Semih için göz ardı edildi, haksızlık yapıldı yorumlarına katılmıyorum. Semih FB forması giyen yüzlerce Türk oyuncudan en şanslı ve yeteneklisi olarak buraya gelmeyi başardı. Kulübün en kötü zamanları, ki bunlar çok eski değil, forvet yokluğu içinde Semih buradaydı. Sonra Ortega, Pierre, Anelka, Kezman, Alex ve kariyerli bir sürü oyuncu ile beraber antrenman yapma fırsatı buldu. Bu oyuncuların yedek bırakılıp onun ilk 11'de yer alması FB kulübünün yapısına çok ters, hatta imkansız. Semih zorlayarak kendi şansını yarattı ama asla kariyerli bir yabancı forvetin yerine tercih edilmesi anlamlı değildi.

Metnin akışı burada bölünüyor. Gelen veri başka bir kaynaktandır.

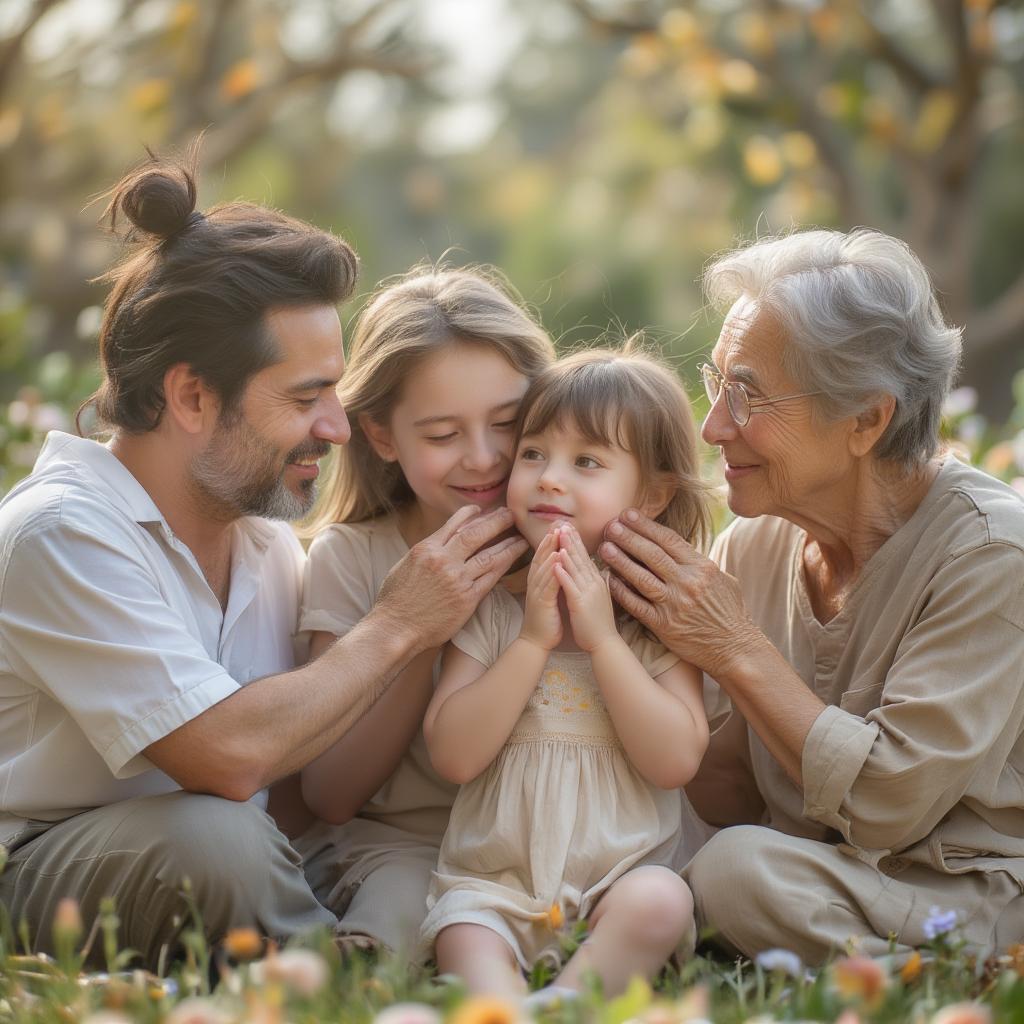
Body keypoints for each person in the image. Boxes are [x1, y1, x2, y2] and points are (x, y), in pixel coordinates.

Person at [0, 148, 528, 966]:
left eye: (337, 394)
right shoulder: (62, 534)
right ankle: (335, 989)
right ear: (191, 396)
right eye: (305, 397)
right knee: (221, 843)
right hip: (45, 861)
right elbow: (231, 755)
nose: (338, 429)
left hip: (230, 846)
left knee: (301, 849)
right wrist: (399, 625)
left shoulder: (266, 542)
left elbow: (299, 791)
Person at [596, 228, 1024, 964]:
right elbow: (725, 792)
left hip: (957, 891)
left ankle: (967, 968)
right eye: (716, 381)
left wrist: (733, 649)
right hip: (821, 875)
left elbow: (890, 801)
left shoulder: (992, 553)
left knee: (732, 876)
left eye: (747, 395)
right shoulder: (753, 546)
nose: (712, 426)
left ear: (867, 419)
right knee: (674, 860)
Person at [419, 347, 713, 1003]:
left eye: (586, 462)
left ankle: (565, 1005)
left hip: (621, 885)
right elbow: (453, 754)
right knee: (464, 933)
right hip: (494, 886)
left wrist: (604, 640)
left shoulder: (657, 622)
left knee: (663, 901)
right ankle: (504, 1007)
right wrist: (531, 640)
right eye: (533, 454)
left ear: (655, 493)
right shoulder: (493, 610)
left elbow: (675, 761)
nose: (550, 479)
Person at [291, 264, 556, 958]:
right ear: (381, 437)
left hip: (560, 840)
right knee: (403, 915)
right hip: (408, 844)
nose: (485, 457)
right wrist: (419, 628)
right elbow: (330, 792)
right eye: (442, 435)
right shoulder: (352, 558)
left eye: (508, 422)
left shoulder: (577, 542)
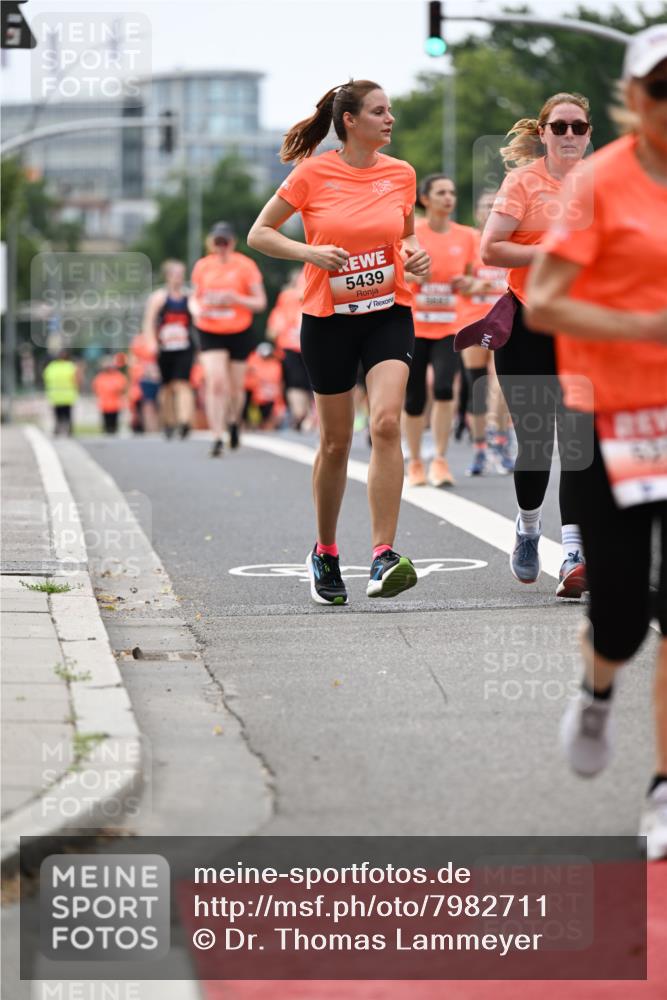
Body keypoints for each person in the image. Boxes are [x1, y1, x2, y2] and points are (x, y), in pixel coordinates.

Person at [525, 26, 667, 858]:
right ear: (634, 98)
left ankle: (662, 789)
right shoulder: (598, 182)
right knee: (618, 620)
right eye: (662, 89)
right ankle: (597, 686)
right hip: (604, 418)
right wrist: (643, 327)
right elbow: (542, 299)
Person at [248, 79, 430, 605]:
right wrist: (310, 253)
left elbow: (406, 234)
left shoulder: (401, 173)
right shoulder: (312, 173)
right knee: (335, 443)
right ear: (350, 121)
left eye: (390, 110)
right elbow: (260, 233)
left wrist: (415, 254)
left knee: (387, 422)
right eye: (379, 111)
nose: (390, 119)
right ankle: (325, 552)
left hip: (388, 312)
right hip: (329, 318)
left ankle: (383, 554)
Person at [481, 92, 593, 599]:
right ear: (543, 133)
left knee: (577, 439)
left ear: (589, 133)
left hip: (581, 327)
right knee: (535, 441)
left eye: (578, 127)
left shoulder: (602, 184)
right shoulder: (523, 182)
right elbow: (491, 249)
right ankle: (528, 528)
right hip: (527, 322)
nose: (569, 135)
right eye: (560, 127)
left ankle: (573, 553)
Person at [403, 175, 478, 488]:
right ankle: (415, 461)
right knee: (414, 396)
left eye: (452, 192)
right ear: (425, 199)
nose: (449, 198)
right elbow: (396, 272)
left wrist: (468, 283)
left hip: (450, 325)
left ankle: (440, 460)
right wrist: (414, 277)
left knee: (445, 388)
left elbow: (474, 281)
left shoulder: (467, 236)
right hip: (414, 325)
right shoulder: (412, 234)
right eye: (441, 192)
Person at [189, 222, 267, 457]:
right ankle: (216, 435)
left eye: (225, 242)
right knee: (216, 381)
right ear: (211, 243)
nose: (221, 246)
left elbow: (260, 302)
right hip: (209, 328)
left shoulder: (246, 266)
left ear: (233, 243)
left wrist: (235, 298)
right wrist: (196, 310)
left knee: (235, 386)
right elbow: (194, 297)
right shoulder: (203, 266)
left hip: (238, 330)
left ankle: (233, 421)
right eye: (217, 242)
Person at [460, 190, 514, 476]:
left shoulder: (512, 239)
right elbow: (453, 279)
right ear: (477, 212)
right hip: (472, 320)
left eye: (496, 205)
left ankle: (499, 440)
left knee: (500, 382)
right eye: (486, 205)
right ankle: (480, 447)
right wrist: (471, 284)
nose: (491, 209)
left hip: (502, 321)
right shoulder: (467, 240)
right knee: (477, 386)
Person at [142, 259, 195, 439]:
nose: (179, 278)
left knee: (183, 383)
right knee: (167, 387)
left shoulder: (189, 297)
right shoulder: (159, 298)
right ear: (168, 276)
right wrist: (151, 343)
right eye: (175, 274)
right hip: (164, 348)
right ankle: (169, 422)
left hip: (184, 346)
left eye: (181, 274)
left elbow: (198, 319)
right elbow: (149, 322)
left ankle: (184, 421)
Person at [267, 268, 313, 430]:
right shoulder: (288, 296)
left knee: (302, 383)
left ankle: (302, 414)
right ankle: (300, 414)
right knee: (299, 382)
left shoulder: (296, 295)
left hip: (301, 344)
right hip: (292, 344)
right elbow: (277, 321)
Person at [42, 348, 79, 436]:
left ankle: (58, 428)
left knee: (58, 413)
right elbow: (76, 379)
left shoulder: (51, 367)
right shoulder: (71, 366)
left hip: (56, 395)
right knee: (67, 414)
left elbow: (46, 378)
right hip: (68, 395)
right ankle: (69, 429)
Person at [91, 356, 127, 434]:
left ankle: (113, 431)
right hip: (105, 404)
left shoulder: (118, 376)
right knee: (106, 423)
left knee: (114, 423)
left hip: (115, 404)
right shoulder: (100, 377)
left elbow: (121, 388)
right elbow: (96, 388)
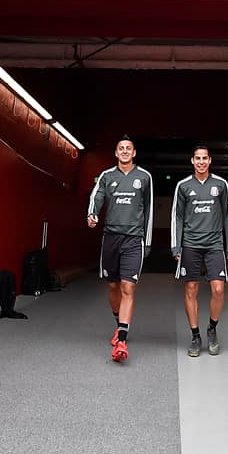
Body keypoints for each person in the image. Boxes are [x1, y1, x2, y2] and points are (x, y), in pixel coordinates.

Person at [87, 136, 154, 362]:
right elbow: (97, 196)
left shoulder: (144, 177)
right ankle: (119, 324)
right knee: (114, 286)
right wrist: (92, 213)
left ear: (134, 153)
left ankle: (122, 340)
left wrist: (148, 241)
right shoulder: (107, 176)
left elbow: (150, 209)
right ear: (116, 153)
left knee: (128, 287)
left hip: (134, 238)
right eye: (121, 149)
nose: (125, 151)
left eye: (128, 148)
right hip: (111, 238)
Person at [171, 145, 228, 357]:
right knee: (191, 289)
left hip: (215, 244)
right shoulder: (183, 186)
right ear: (192, 161)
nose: (201, 162)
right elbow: (177, 217)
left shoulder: (221, 184)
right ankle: (196, 336)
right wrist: (176, 245)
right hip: (190, 244)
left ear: (209, 161)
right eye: (197, 158)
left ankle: (212, 329)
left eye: (204, 158)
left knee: (218, 289)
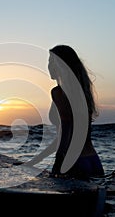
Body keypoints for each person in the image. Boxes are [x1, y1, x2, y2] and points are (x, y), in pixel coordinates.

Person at [27, 45, 104, 180]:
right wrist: (34, 162)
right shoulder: (81, 94)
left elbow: (66, 129)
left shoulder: (58, 93)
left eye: (51, 61)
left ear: (60, 65)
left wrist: (59, 163)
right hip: (93, 161)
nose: (48, 66)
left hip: (74, 162)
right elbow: (63, 136)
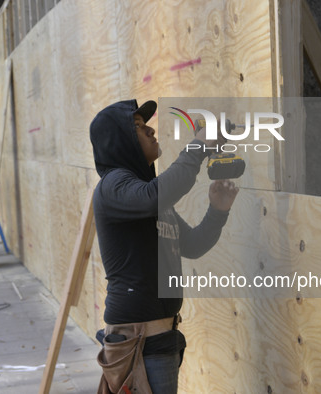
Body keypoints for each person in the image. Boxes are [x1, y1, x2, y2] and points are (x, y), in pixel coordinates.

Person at [90, 99, 238, 394]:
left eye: (146, 124)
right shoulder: (114, 185)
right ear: (121, 142)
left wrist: (218, 211)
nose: (150, 130)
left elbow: (193, 245)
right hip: (139, 344)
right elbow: (156, 194)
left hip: (158, 340)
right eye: (138, 127)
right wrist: (197, 145)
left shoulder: (147, 198)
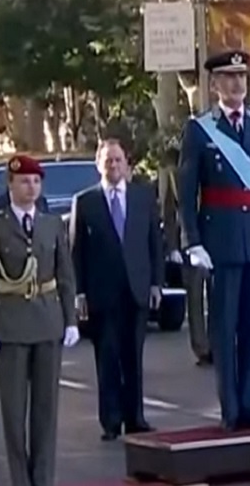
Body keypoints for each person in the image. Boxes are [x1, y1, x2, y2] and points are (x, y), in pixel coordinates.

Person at [177, 49, 250, 429]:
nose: (237, 84)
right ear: (214, 85)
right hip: (221, 241)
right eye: (229, 77)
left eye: (242, 77)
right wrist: (193, 241)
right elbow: (188, 189)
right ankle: (230, 409)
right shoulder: (200, 129)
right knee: (225, 329)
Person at [0, 155, 79, 486]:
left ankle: (44, 478)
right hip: (10, 325)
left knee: (46, 411)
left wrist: (71, 320)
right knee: (14, 412)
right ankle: (21, 479)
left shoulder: (52, 224)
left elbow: (65, 275)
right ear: (10, 185)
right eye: (24, 181)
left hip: (48, 322)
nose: (31, 187)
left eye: (36, 182)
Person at [70, 139, 162, 440]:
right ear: (99, 165)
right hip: (102, 294)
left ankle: (135, 417)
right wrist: (79, 293)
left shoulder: (143, 197)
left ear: (127, 164)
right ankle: (110, 421)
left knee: (133, 357)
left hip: (136, 290)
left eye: (118, 160)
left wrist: (155, 284)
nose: (114, 166)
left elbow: (154, 245)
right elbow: (76, 252)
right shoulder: (85, 202)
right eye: (108, 161)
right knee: (107, 358)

Hiçbir teknik direktör çok iyi bir oyuncuyu yedekte tutmaz. Semih artık nöbetçi golcülükten terfi etti. Şimdi kimsenin onu yedek bırakmaya gücü yetmez. MTK maçı için söylenecek tek şey FB altyapısının belki de ilk meyvesini vermiş olduğudur. 0-5 önemli değil. Orta sahanın defansif anlamda zayıf olduğu aşikar. Daha güçlü rakiplerle oynadıkça Luis kadroyu değiştirecektir. Ayrıca bir not; bu forma lacivert şortla hiç fena olmamış.

Wednesday, 6 August 2008

Guard Trafiği

Arroyo bütün kariyerini NBA'de geçirdikten sonra, Maccabi Tel Aviv kulüp tarihinin en pahalı transferi olarak İsrail'in yolunu tuttu. Benzer şekilde Earl Boykins 32 yaşında Virtus Bologna ile anlaştı. NBA'in en kısa adamı olarak nam salan Boykins enteresan figürlere imza atmıştı. Hatırlayanlar vardır mutlaka, Denver'da komik günler geçirmişti. Asıl çarpıcı olan ise FB Ülker'in Solomon sonrası Kinsey'i de kaybediyor olması. Avrupa takımları gün geçtikçe güçlenirken Türk şampiyonu kadronun en etkili 2 ismini kaybetti. Kinsey geçen sene Basden etkisini hücumda yaratarak büyük ivme kazandırmıştı. Cleveland'da LeBron ile oynamayı tercih etti tabii ki.

Tuesday, 5 August 2008

Chimenti

1970 doğumlu kalecinin Emirates Cup'daki korkunç performansı sonrası gözü korkan Juve ve Ranieri daha birkaç hafta önce Udinese ile sözleşme imzalayan Manninger'i transfer etti. Avusturyalı kaleci bile şaşkın.

Monday, 4 August 2008

Sneijder Out Van der Vaart In

Sneijder, Diaby'nin acımasız - kontrolsüz girişine dizini kurban verdi Emirates Cup maçında, 3 ay sahalarda yok. Hemen ertesi gün Van der Vaart'ın transferi açıklandı. Zaten Hamburg maçlarında da oynamıyordu. Daha önce de belirttiğimiz gibi Hollanda ekolü Katalunya'dan başkente doğru ilerliyor. Başarı da paralel olarak gelirse o zaman enteresan ...

Nic

Scolari ondan vazgeçemeyecek! Milan'ı 5-0 yendikleri maçta 4 gol attı.